# SUPPLIED DATA:
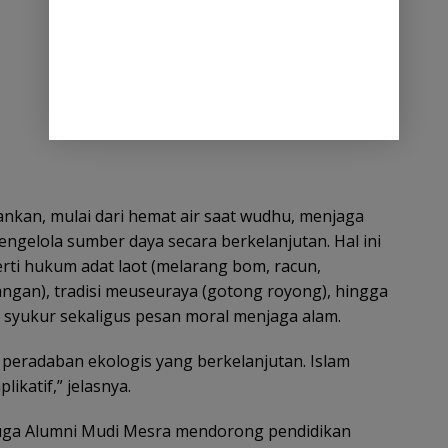
ankan, mulai dari hemat air saat wudhu, menjaga
gelola sumber daya secara berkelanjutan. Hal ini
erti hukum adat laot (melarang bom, racun,
ngan), tradisi meuseuraya (gotong royong), hingga
i syukur sekaligus pesan moral menjaga alam.
n peradaban ekologis yang berkelanjutan. Islam
ikatif,” jelasnya.
juga Alumni Mudi Mesra mendorong pendidikan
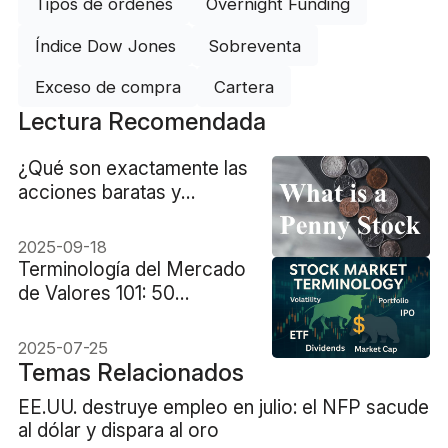
Tipos de órdenes
Overnight Funding
Índice Dow Jones
Sobreventa
Exceso de compra
Cartera
Lectura Recomendada
¿Qué son exactamente las
acciones baratas y
debería invertir en ellas?
2025-09-18
Terminología del Mercado
de Valores 101: 50
términos comunes
2025-07-25
Temas Relacionados
EE.UU. destruye empleo en julio: el NFP sacude
al dólar y dispara al oro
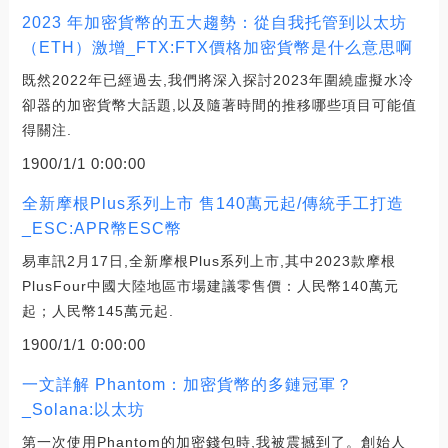
2023 年加密貨幣的五大趨勢：從自我托管到以太坊
（ETH）激增_FTX:FTX價格加密貨幣是什么意思啊
既然2022年已經過去,我們將深入探討2023年圍繞虛擬水冷
卻器的加密貨幣大話題,以及隨著時間的推移哪些項目可能值
得關注.
1900/1/1 0:00:00
全新摩根Plus系列上市 售140萬元起/傳統手工打造
_ESC:APR幣ESC幣
易車訊2月17日,全新摩根Plus系列上市,其中2023款摩根
PlusFour中國大陸地區市場建議零售價：人民幣140萬元
起；人民幣145萬元起.
1900/1/1 0:00:00
一文詳解 Phantom：加密貨幣的多鏈冠軍？
_Solana:以太坊
第一次使用Phantom的加密錢包時,我被震撼到了。創始人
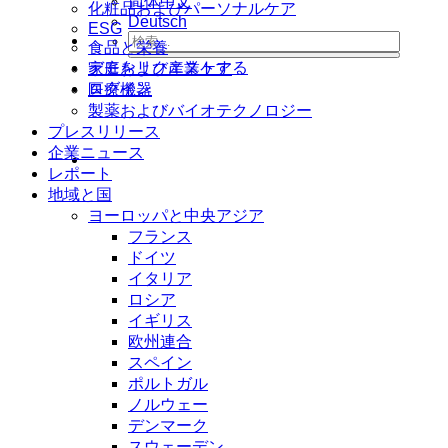
简体中文
化粧品およびパーソナルケア
Deutsch
ESG
食品と栄養
デモをリクエストする
家庭および産業ケア
ログイン
医療機器
製薬およびバイオテクノロジー
プレスリリース
企業ニュース
レポート
地域と国
ヨーロッパと中央アジア
フランス
ドイツ
イタリア
ロシア
イギリス
欧州連合
スペイン
ポルトガル
ノルウェー
デンマーク
スウェーデン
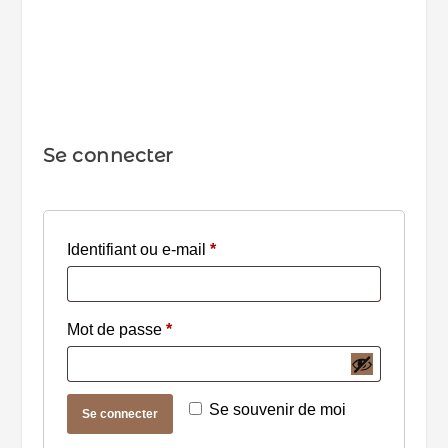
Se connecter
O
Identifiant ou e-mail
*
b
l
O
Mot de passe
*
i
b
g
l
a
Se souvenir de moi
Se connecter
i
t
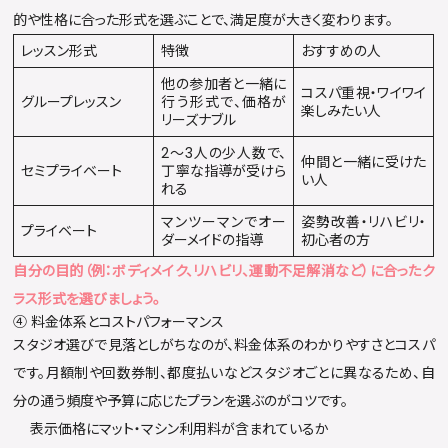
的や性格に合った形式を選ぶことで、満足度が大きく変わります。
レッスン形式
特徴
おすすめの人
他の参加者と一緒に
コスパ重視・ワイワイ
グループレッスン
行う形式で、価格が
楽しみたい人
リーズナブル
2〜3人の少人数で、
仲間と一緒に受けた
セミプライベート
丁寧な指導が受けら
い人
れる
マンツーマンでオー
姿勢改善・リハビリ・
プライベート
ダーメイドの指導
初心者の方
自分の目的（例：ボディメイク、リハビリ、運動不足解消など）に合ったク
ラス形式を選びましょう。
④ 料金体系とコストパフォーマンス
スタジオ選びで見落としがちなのが、料金体系のわかりやすさとコスパ
です。月額制や回数券制、都度払いなどスタジオごとに異なるため、自
分の通う頻度や予算に応じたプランを選ぶのがコツです。
表示価格にマット・マシン利用料が含まれているか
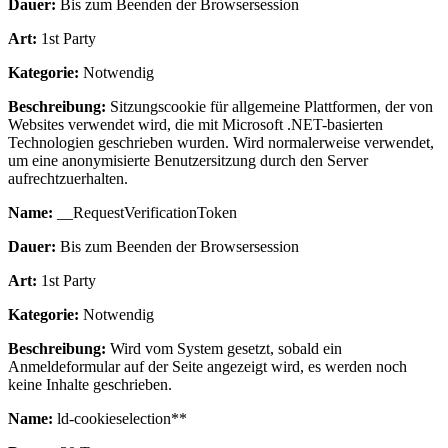
Dauer:
Bis zum Beenden der Browsersession
Art:
1st Party
Kategorie:
Notwendig
Beschreibung:
Sitzungscookie für allgemeine Plattformen, der von
Websites verwendet wird, die mit Microsoft .NET-basierten
Technologien geschrieben wurden. Wird normalerweise verwendet,
um eine anonymisierte Benutzersitzung durch den Server
aufrechtzuerhalten.
Name:
__RequestVerificationToken
Dauer:
Bis zum Beenden der Browsersession
Art:
1st Party
Kategorie:
Notwendig
Beschreibung:
Wird vom System gesetzt, sobald ein
Anmeldeformular auf der Seite angezeigt wird, es werden noch
keine Inhalte geschrieben.
Name:
ld-cookieselection**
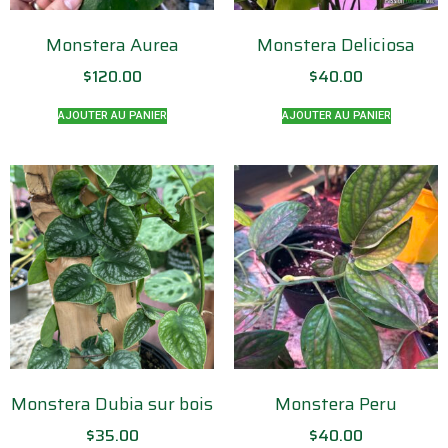
Monstera Aurea
Monstera Deliciosa
$
120.00
$
40.00
AJOUTER AU PANIER
AJOUTER AU PANIER
Monstera Dubia sur bois
Monstera Peru
$
35.00
$
40.00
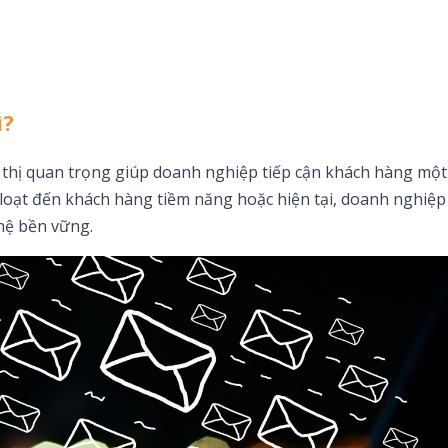
ì?
p thị quan trọng giúp doanh nghiệp tiếp cận khách hàng một
 loạt đến khách hàng tiềm năng hoặc hiện tại, doanh nghiệp
hệ bền vững.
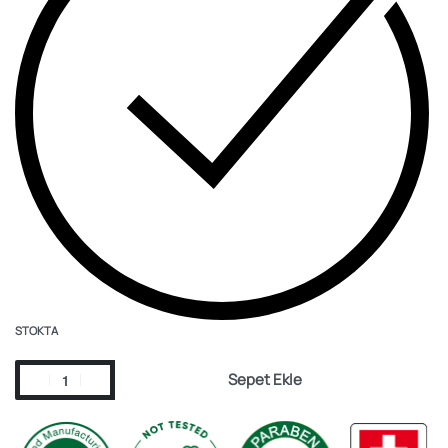
STOKTA
Sepet Ekle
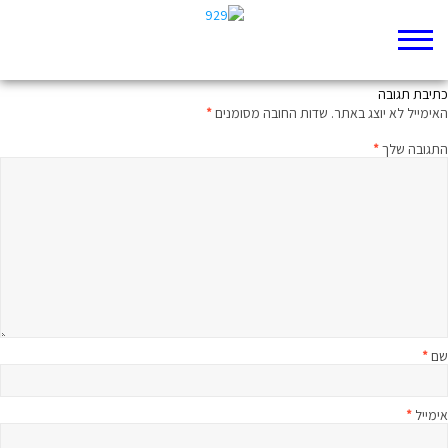
להישכח לגמרי או להיזכר בתיעוב?
כתיבת תגובה
האימייל לא יוצג באתר.
שדות החובה מסומנים
*
התגובה שלך
*
שם
*
אימייל
*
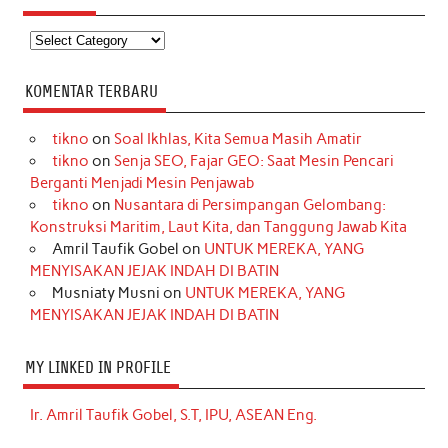
Kategori
KOMENTAR TERBARU
tikno
on
Soal Ikhlas, Kita Semua Masih Amatir
tikno
on
Senja SEO, Fajar GEO: Saat Mesin Pencari
Berganti Menjadi Mesin Penjawab
tikno
on
Nusantara di Persimpangan Gelombang:
Konstruksi Maritim, Laut Kita, dan Tanggung Jawab Kita
Amril Taufik Gobel
on
UNTUK MEREKA, YANG
MENYISAKAN JEJAK INDAH DI BATIN
Musniaty Musni
on
UNTUK MEREKA, YANG
MENYISAKAN JEJAK INDAH DI BATIN
MY LINKED IN PROFILE
Ir. Amril Taufik Gobel, S.T, IPU, ASEAN Eng.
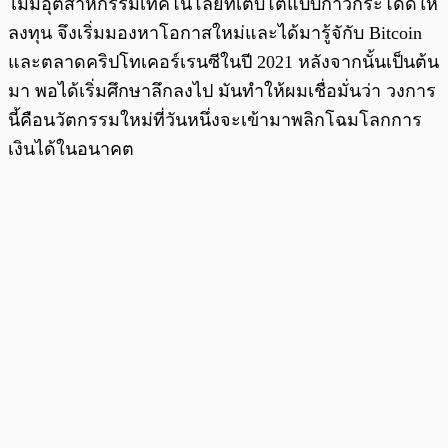
ไม่มีอุตสาหกรรมเทคโนโลยีที่เติบโตแบบก้าวกระโดดให้
ลงทุน จึงเริ่มมองหาโอกาสใหม่และได้มารู้จักับ Bitcoin
และตลาดคริปโทเคอร์เรนซีในปี 2021 หลังจากนั้นเป็นต้น
มา พอได้เริ่มศึกษาลึกลงไป มันทำให้ผมเชื่อมั่นว่า วงการ
นี้คือนวัตกรรมใหม่ที่วันหนึ่งจะเข้ามาพลิกโฉมโลกการ
เงินได้ในอนาคต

# EXERCISE REQUIREMENTS:
Go through the material above and report each line containing "Amril".

# RESULT FOR THIS EXERCISE:
Amril Taufik Gobel
Ir. Amril Taufik Gobel, S.T, IPU, ASEAN Eng.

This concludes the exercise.